**Records supplied:**
= = =
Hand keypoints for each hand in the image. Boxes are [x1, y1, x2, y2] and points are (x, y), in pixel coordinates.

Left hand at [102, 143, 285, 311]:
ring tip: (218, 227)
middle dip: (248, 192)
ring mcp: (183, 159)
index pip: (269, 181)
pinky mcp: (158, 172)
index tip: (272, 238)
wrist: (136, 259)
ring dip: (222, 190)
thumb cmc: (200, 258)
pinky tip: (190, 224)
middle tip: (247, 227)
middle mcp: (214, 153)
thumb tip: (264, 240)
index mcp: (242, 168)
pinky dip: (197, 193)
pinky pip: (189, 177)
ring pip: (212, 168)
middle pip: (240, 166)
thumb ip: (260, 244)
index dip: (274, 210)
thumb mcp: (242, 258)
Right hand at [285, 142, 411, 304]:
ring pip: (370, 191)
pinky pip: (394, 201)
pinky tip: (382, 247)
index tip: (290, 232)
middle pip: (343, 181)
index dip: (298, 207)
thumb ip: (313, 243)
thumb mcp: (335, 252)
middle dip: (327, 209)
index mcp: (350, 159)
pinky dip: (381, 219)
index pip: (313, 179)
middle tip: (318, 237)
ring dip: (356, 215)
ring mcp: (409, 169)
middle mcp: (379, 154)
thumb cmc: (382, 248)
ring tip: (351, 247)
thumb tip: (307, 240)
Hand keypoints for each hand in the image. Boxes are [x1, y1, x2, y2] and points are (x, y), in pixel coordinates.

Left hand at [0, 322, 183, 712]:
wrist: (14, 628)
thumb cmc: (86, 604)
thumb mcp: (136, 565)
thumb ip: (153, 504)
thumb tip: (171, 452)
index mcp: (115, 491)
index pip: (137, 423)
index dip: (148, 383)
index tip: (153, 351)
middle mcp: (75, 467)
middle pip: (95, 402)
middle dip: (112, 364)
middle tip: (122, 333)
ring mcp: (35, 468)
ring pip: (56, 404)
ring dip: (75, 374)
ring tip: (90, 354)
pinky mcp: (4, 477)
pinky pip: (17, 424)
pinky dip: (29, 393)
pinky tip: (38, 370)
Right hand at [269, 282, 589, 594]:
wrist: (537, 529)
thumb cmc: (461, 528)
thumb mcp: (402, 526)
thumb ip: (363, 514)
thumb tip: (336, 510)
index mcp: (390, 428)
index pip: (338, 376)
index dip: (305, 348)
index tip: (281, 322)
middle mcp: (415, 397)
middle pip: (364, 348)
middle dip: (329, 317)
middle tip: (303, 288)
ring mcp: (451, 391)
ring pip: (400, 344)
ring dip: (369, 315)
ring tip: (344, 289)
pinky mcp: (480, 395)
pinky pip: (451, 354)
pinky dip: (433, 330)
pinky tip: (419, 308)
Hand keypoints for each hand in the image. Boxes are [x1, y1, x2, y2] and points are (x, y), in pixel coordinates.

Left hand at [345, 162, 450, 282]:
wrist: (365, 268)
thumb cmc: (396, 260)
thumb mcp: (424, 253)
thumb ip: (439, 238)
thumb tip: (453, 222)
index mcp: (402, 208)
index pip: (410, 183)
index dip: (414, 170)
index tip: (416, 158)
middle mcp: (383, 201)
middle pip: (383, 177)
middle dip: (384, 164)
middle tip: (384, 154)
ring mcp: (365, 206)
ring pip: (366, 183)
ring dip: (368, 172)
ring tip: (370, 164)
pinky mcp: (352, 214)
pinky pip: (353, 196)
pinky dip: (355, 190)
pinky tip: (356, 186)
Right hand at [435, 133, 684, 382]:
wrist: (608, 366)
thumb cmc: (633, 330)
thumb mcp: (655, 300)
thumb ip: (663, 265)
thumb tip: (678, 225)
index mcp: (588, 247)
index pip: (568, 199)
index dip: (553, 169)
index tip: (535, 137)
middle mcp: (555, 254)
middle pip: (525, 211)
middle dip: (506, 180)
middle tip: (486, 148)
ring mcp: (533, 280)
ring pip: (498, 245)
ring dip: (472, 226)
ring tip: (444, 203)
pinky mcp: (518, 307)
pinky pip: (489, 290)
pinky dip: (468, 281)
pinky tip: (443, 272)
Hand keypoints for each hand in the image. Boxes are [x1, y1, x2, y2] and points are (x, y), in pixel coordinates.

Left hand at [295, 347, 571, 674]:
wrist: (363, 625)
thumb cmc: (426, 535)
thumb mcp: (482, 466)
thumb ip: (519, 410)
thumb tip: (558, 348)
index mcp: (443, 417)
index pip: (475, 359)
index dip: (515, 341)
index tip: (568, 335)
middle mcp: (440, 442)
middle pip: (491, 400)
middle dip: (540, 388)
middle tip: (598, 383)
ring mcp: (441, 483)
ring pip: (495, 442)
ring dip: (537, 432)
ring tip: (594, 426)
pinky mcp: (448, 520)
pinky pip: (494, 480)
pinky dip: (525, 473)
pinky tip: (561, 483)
= = =
Copy out each record, keeping every word as it is.

Hand keypoints for each hand in the image. Boxes are [x1, y1, x2, y2] and points are (x, y), in pixel coordinates.

Left hand at [102, 143, 285, 311]:
ring tip: (218, 227)
middle dip: (248, 192)
ring mcp: (183, 159)
index pip: (269, 181)
pinky mcp: (158, 172)
index tip: (272, 238)
wrist: (136, 259)
ring dip: (222, 190)
thumb cmc: (200, 258)
pinky tip: (190, 224)
middle tip: (247, 227)
middle mcp: (214, 153)
thumb tip: (264, 240)
index mcp: (242, 168)
pinky dip: (197, 193)
pinky pip: (189, 177)
ring pip: (212, 168)
middle pip: (240, 166)
thumb ip: (260, 244)
index dip: (274, 210)
thumb mcp: (242, 258)
Right hand at [285, 142, 411, 304]:
ring pip: (370, 191)
pinky pip: (394, 201)
pinky tip: (382, 247)
index tip: (290, 232)
middle pip: (343, 181)
index dip: (298, 207)
thumb ip: (313, 243)
thumb mcp: (335, 252)
middle dip: (327, 209)
index mcp: (350, 159)
pinky dip: (381, 219)
index pip: (313, 179)
middle tip: (318, 237)
ring dip: (356, 215)
ring mcp: (409, 169)
middle mcp: (379, 154)
thumb cmc: (382, 248)
ring tip: (351, 247)
thumb tip: (307, 240)
Hand keypoints for each hand in the image. Boxes are [x1, y1, x2, y2] and points are (x, y), in pixel coordinates.

Left hand at [0, 322, 183, 712]:
wrist: (14, 628)
thumb cmc: (86, 604)
thumb mcp: (136, 565)
thumb ip: (153, 504)
thumb tip: (171, 452)
index mcp: (115, 491)
index pip: (137, 423)
index dip: (148, 383)
index tip: (153, 351)
middle mcp: (75, 467)
middle pip: (95, 402)
middle dip: (112, 364)
middle tip: (122, 333)
ring mcp: (35, 468)
ring pip: (56, 404)
ring dip: (75, 374)
ring tip: (90, 354)
pinky mcp: (4, 477)
pinky pip: (17, 424)
pinky dip: (29, 393)
pinky tip: (38, 370)
Right hand at [269, 282, 589, 594]:
wrist: (537, 529)
thumb cmc: (461, 528)
thumb mcp: (402, 526)
thumb ip: (363, 514)
thumb tip: (336, 510)
index mcp: (390, 428)
index pip: (338, 376)
index dip: (305, 348)
index tip: (281, 322)
middle mcp: (415, 397)
middle pip: (364, 348)
middle dip: (329, 317)
middle tip: (303, 288)
ring mcp: (451, 391)
ring pip: (400, 344)
ring dip: (369, 315)
ring tip: (344, 289)
pinky mcp: (480, 395)
pinky pip: (451, 354)
pinky dip: (433, 330)
pinky tip: (419, 308)
Hand keypoints for each hand in the image. Boxes are [x1, y1, x2, y2] and points are (x, y), in pixel coordinates.

Left hand at [345, 162, 450, 282]:
wrist: (365, 268)
thumb cmc: (396, 260)
thumb mcp: (424, 253)
thumb ip: (439, 238)
thumb tip: (453, 222)
index mcp: (402, 208)
index pip: (410, 183)
index dip: (414, 170)
index tip: (416, 158)
middle mcp: (383, 201)
middle pip: (383, 177)
middle dip: (384, 164)
middle tip: (384, 154)
ring mcp: (365, 206)
ring pip: (366, 183)
ring dip: (368, 172)
ring tip: (370, 164)
pinky mcp: (352, 214)
pinky pip: (353, 196)
pinky dip: (355, 190)
pinky tip: (356, 186)
Right hand at [435, 133, 684, 382]:
wrist: (608, 366)
thumb cmc: (633, 330)
thumb mcp: (655, 300)
thumb ip: (663, 265)
thumb tip: (678, 225)
index mcp: (588, 247)
index pip: (568, 199)
index dip: (553, 169)
index tip: (535, 137)
middle mcp: (555, 254)
middle pip: (525, 211)
middle dip: (506, 180)
middle tip: (486, 148)
ring mcp: (533, 280)
ring pip: (498, 245)
ring dip: (472, 226)
ring tip: (444, 203)
pinky mcp: (518, 307)
pinky pip: (489, 290)
pinky dip: (468, 281)
pinky tip: (443, 272)
Hand keypoints for each hand in the image. Boxes are [x1, y1, x2, y2] and points are (x, y), in pixel coordinates.

Left hand at [295, 347, 571, 674]:
wrist: (363, 625)
thumb cmc: (426, 535)
thumb mcp: (482, 466)
thumb ip: (519, 410)
thumb tip: (558, 348)
index mcp: (443, 417)
index pip: (475, 359)
index dip: (515, 341)
index tip: (568, 335)
middle mcp: (440, 442)
middle pip: (491, 400)
middle dip: (540, 388)
middle tip: (598, 383)
ring mcp: (441, 483)
ring pip: (495, 442)
ring dip: (537, 432)
ring tip: (594, 426)
pinky mcp: (448, 520)
pinky pip: (494, 480)
pinky dip: (525, 473)
pinky tip: (561, 483)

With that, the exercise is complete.